Not original, but certainly visionary, the plan for a new capital city to replace Jakarta is one of those ambitions that could make or break the legacy of Indonesia’s president, Joko Widodo, who secured a second term in the April 2019 elections.
The $33bn project officially became part of the government agenda in a cabinet meeting in late April, a few days after polling day. Mr Widodo, widely known by the abbreviated name Jokowi, gave the initial thumbs-up to a project that has been attempted several times in the past by different parties, all of which failed. Its final specifics are now under assessment and a definitive decision by the president is still pending – parliament will have to provide backing too – but some details have already emerged.
“The president decided he prefers the option of a new capital city outside Java,” says national development planning minister Bambang Brodjonegoro, who recalls the meeting where he presented three possible locations for the new city to the cabinet. The first entailed a new administrative district within Jakarta, the second a new site not far from Jakarta, and the third was a city outside the island of Java. “During the meeting we hadn't come up with the location just yet. We also presented a report about the estimated costs that will occur for the moving of the capital, which are in the order of $33bn, as well as the possibility of the financing resources,” adds Mr Brodjonegoro.
The list of reasons to move Indonesia’s capital away from Jakarta is lengthy. Home to 10 million people, over the decades the city has become overpopulated, dysfunctional and polluted, and is also considered the fastest sinking city in the world. The city has sunk by 2.5 metres in the past decade due to extreme land subsidence, and a study by the local Bandung Institute of Technology argues that 95% of north Jakarta may be submerged by 2050.

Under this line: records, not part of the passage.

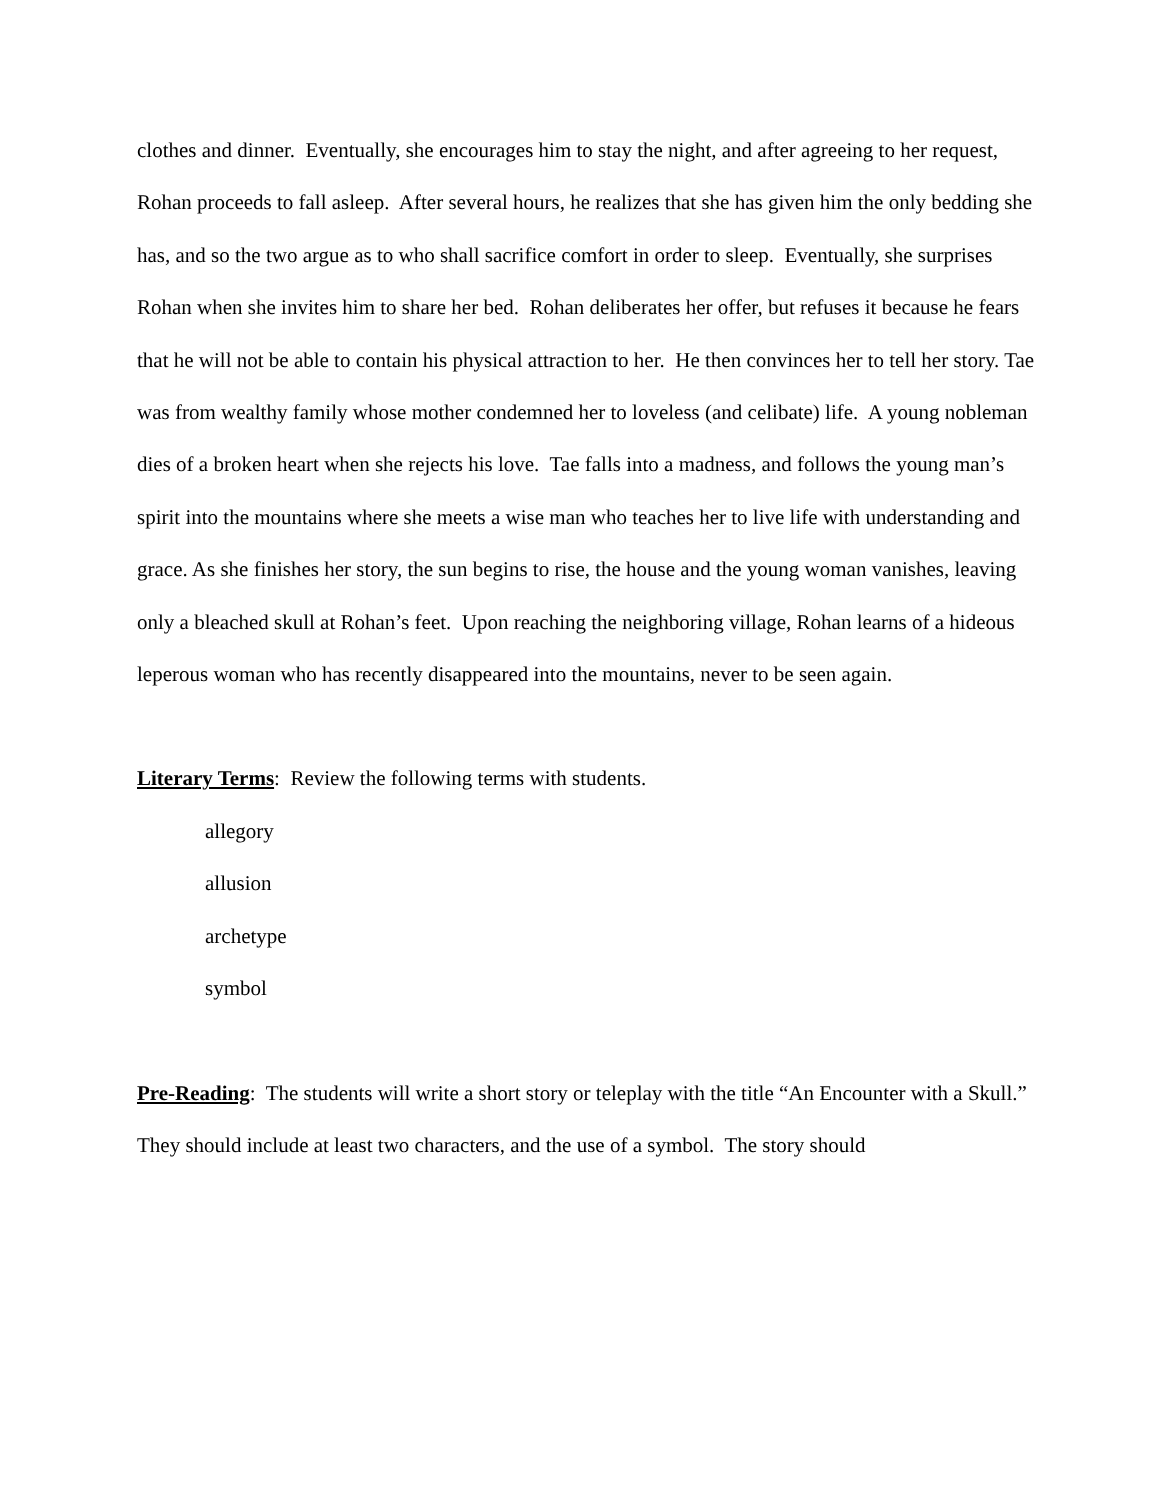clothes and dinner. Eventually, she encourages him to stay the night, and after agreeing to her request, Rohan proceeds to fall asleep. After several hours, he realizes that she has given him the only bedding she has, and so the two argue as to who shall sacrifice comfort in order to sleep. Eventually, she surprises Rohan when she invites him to share her bed. Rohan deliberates her offer, but refuses it because he fears that he will not be able to contain his physical attraction to her. He then convinces her to tell her story. Tae was from wealthy family whose mother condemned her to loveless (and celibate) life. A young nobleman dies of a broken heart when she rejects his love. Tae falls into a madness, and follows the young man’s spirit into the mountains where she meets a wise man who teaches her to live life with understanding and grace. As she finishes her story, the sun begins to rise, the house and the young woman vanishes, leaving only a bleached skull at Rohan’s feet. Upon reaching the neighboring village, Rohan learns of a hideous leperous woman who has recently disappeared into the mountains, never to be seen again.
Literary Terms: Review the following terms with students.
allegory
allusion
archetype
symbol
Pre-Reading: The students will write a short story or teleplay with the title “An Encounter with a Skull.” They should include at least two characters, and the use of a symbol. The story should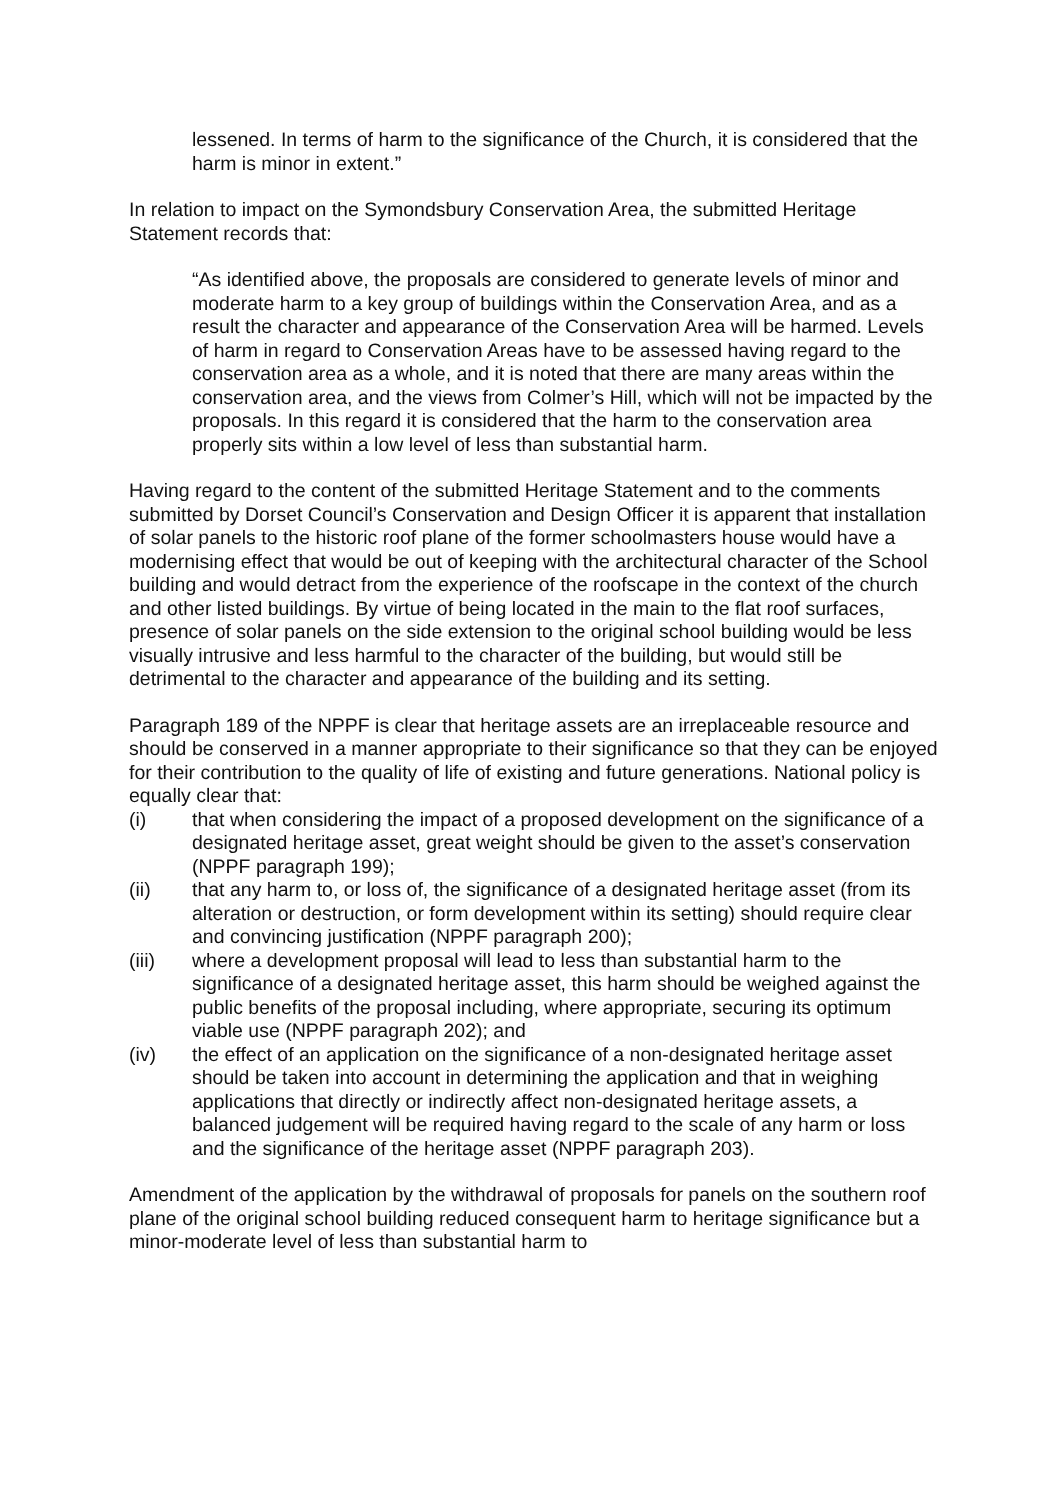lessened. In terms of harm to the significance of the Church, it is considered that the harm is minor in extent.”
In relation to impact on the Symondsbury Conservation Area, the submitted Heritage Statement records that:
“As identified above, the proposals are considered to generate levels of minor and moderate harm to a key group of buildings within the Conservation Area, and as a result the character and appearance of the Conservation Area will be harmed. Levels of harm in regard to Conservation Areas have to be assessed having regard to the conservation area as a whole, and it is noted that there are many areas within the conservation area, and the views from Colmer’s Hill, which will not be impacted by the proposals. In this regard it is considered that the harm to the conservation area properly sits within a low level of less than substantial harm.
Having regard to the content of the submitted Heritage Statement and to the comments submitted by Dorset Council’s Conservation and Design Officer it is apparent that installation of solar panels to the historic roof plane of the former schoolmasters house would have a modernising effect that would be out of keeping with the architectural character of the School building and would detract from the experience of the roofscape in the context of the church and other listed buildings. By virtue of being located in the main to the flat roof surfaces, presence of solar panels on the side extension to the original school building would be less visually intrusive and less harmful to the character of the building, but would still be detrimental to the character and appearance of the building and its setting.
Paragraph 189 of the NPPF is clear that heritage assets are an irreplaceable resource and should be conserved in a manner appropriate to their significance so that they can be enjoyed for their contribution to the quality of life of existing and future generations. National policy is equally clear that:
(i) that when considering the impact of a proposed development on the significance of a designated heritage asset, great weight should be given to the asset’s conservation (NPPF paragraph 199);
(ii) that any harm to, or loss of, the significance of a designated heritage asset (from its alteration or destruction, or form development within its setting) should require clear and convincing justification (NPPF paragraph 200);
(iii) where a development proposal will lead to less than substantial harm to the significance of a designated heritage asset, this harm should be weighed against the public benefits of the proposal including, where appropriate, securing its optimum viable use (NPPF paragraph 202); and
(iv) the effect of an application on the significance of a non-designated heritage asset should be taken into account in determining the application and that in weighing applications that directly or indirectly affect non-designated heritage assets, a balanced judgement will be required having regard to the scale of any harm or loss and the significance of the heritage asset (NPPF paragraph 203).
Amendment of the application by the withdrawal of proposals for panels on the southern roof plane of the original school building reduced consequent harm to heritage significance but a minor-moderate level of less than substantial harm to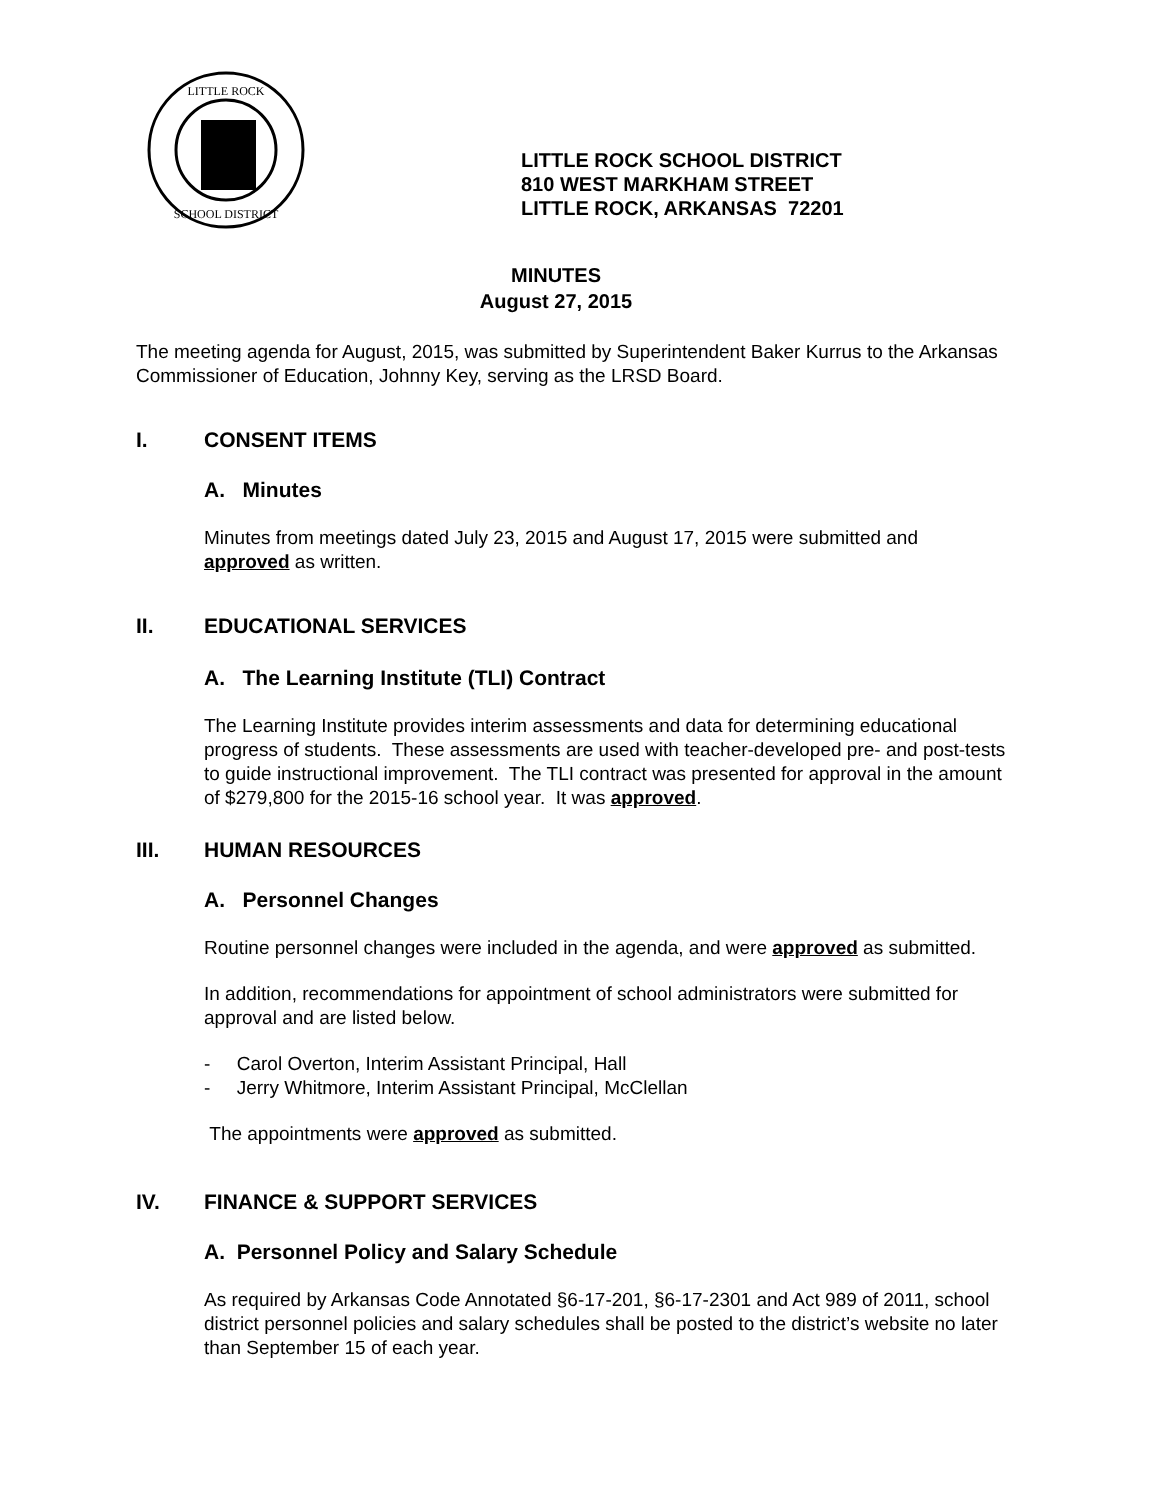LITTLE ROCK
SCHOOL DISTRICT
LITTLE ROCK SCHOOL DISTRICT
810 WEST MARKHAM STREET
LITTLE ROCK, ARKANSAS 72201
MINUTES
August 27, 2015
The meeting agenda for August, 2015, was submitted by Superintendent Baker Kurrus to the Arkansas Commissioner of Education, Johnny Key, serving as the LRSD Board.
I. CONSENT ITEMS
A. Minutes
Minutes from meetings dated July 23, 2015 and August 17, 2015 were submitted and approved as written.
II. EDUCATIONAL SERVICES
A. The Learning Institute (TLI) Contract
The Learning Institute provides interim assessments and data for determining educational progress of students. These assessments are used with teacher-developed pre- and post-tests to guide instructional improvement. The TLI contract was presented for approval in the amount of $279,800 for the 2015-16 school year. It was approved.
III. HUMAN RESOURCES
A. Personnel Changes
Routine personnel changes were included in the agenda, and were approved as submitted.
In addition, recommendations for appointment of school administrators were submitted for approval and are listed below.
- Carol Overton, Interim Assistant Principal, Hall
- Jerry Whitmore, Interim Assistant Principal, McClellan
The appointments were approved as submitted.
IV. FINANCE & SUPPORT SERVICES
A. Personnel Policy and Salary Schedule
As required by Arkansas Code Annotated §6-17-201, §6-17-2301 and Act 989 of 2011, school district personnel policies and salary schedules shall be posted to the district’s website no later than September 15 of each year.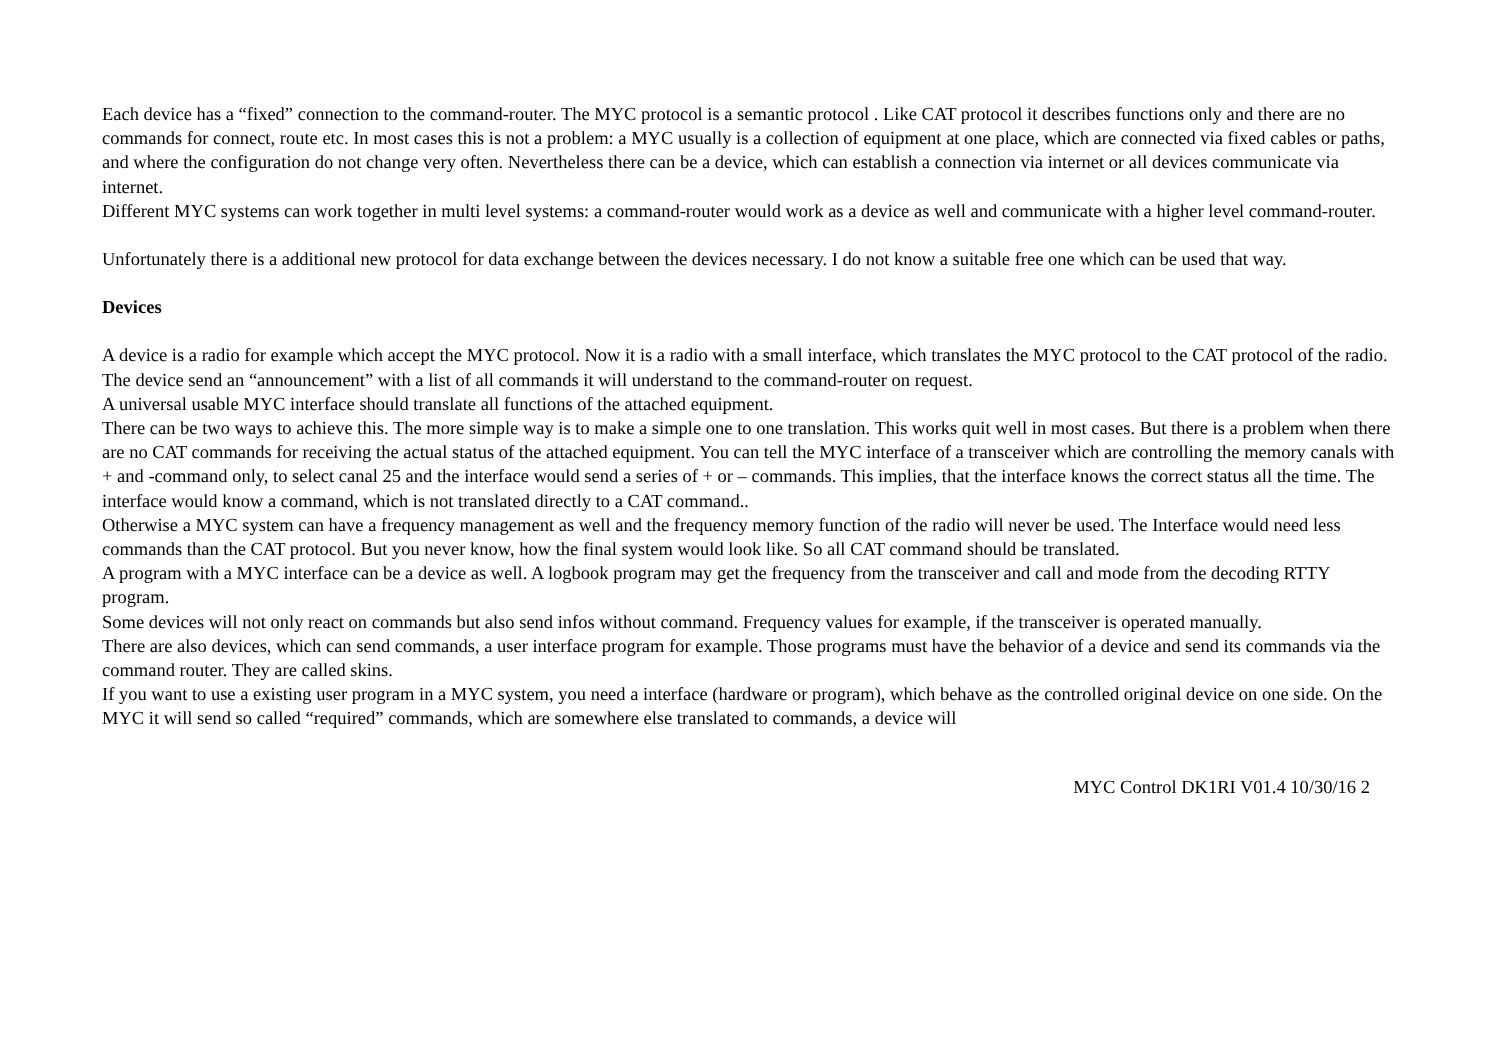Each device has a “fixed” connection to the command-router. The MYC protocol is a semantic protocol . Like CAT protocol it describes functions only and there are no commands for connect, route etc. In most cases this is not a problem: a MYC usually is a collection of equipment at one place, which are connected via fixed cables or paths, and where the configuration do not change very often. Nevertheless there can be a device, which can establish a connection via internet or all devices communicate via internet.
Different MYC systems can work together in multi level systems: a command-router would work as a device as well and communicate with a higher level command-router.
Unfortunately there is a additional new protocol for data exchange between the devices necessary. I do not know a suitable free one which can be used that way.
Devices
A device is a radio for example which accept the MYC protocol. Now it is a radio with a small interface, which translates the MYC protocol to the CAT protocol of the radio.
The device send an “announcement” with a list of all commands it will understand to the command-router on request.
A universal usable MYC interface should translate all functions of the attached equipment.
There can be two ways to achieve this. The more simple way is to make a simple one to one translation. This works quit well in most cases. But there is a problem when there are no CAT commands for receiving the actual status of the attached equipment. You can tell the MYC interface of a transceiver which are controlling the memory canals with + and -command only, to select canal 25 and the interface would send a series of + or – commands. This implies, that the interface knows the correct status all the time. The interface would know a command, which is not translated directly to a CAT command..
Otherwise a MYC system can have a frequency management as well and the frequency memory function of the radio will never be used. The Interface would need less commands than the CAT protocol. But you never know, how the final system would look like. So all CAT command should be translated.
A program with a MYC interface can be a device as well. A logbook program may get the frequency from the transceiver and call and mode from the decoding RTTY program.
Some devices will not only react on commands but also send infos without command. Frequency values for example, if the transceiver is operated manually.
There are also devices, which can send commands, a user interface program for example. Those programs must have the behavior of a device and send its commands via the command router. They are called skins.
If you want to use a existing user program in a MYC system, you need a interface (hardware or program), which behave as the controlled original device on one side. On the MYC it will send so called “required” commands, which are somewhere else translated to commands, a device will
MYC Control DK1RI V01.4 10/30/16 2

Besides, Jakarta’s foundation traces back to the Dutch colonial era, which envisioned the site as a major trading hub in north-west Java, a function the city has retained till modern days, but not necessarily as a site for capital practices. In fact, the same Dutch tried to move the capital in the early 20th century. After this, then-president Sukarno first flirted with the idea in the 1950s. Others followed, yet the scale of the project, combined with the opposition of established local interests from the business community and other sectors of the Indonesian elite, have so far prevented it from materialising.
“Many people think this will absorb our annual budget, but we have learnt a lot about financing such developments. We have learnt that we can involve third parties – both from the private sector and our state-owned companies. There will be government budget for it, but mostly for basic infrastructure such as water, sewage, some connecting roads, and perhaps some public transport," says Mr Brodjonegoro.
"For other infrastructure, including social infrastructure, we have a public-private partnership scheme that has already been used for many infrastructure developments. And then the private sector will invest in their own property development and real estate,” Mr Brodjonegoro says.
Should the move go ahead, it’s “likely” that it will take another 10 years to come to fruition, according to Mr Brodjonegoro. Mr Widodo has the leadership to bring together major interests across Indonesian society to back the move. The urgency of Jakarta’s environmental situation may add some urgency to matters. But he will have to put his neck on the line to make it happen. This means the success or failure of the project may define how he will be remembered by history.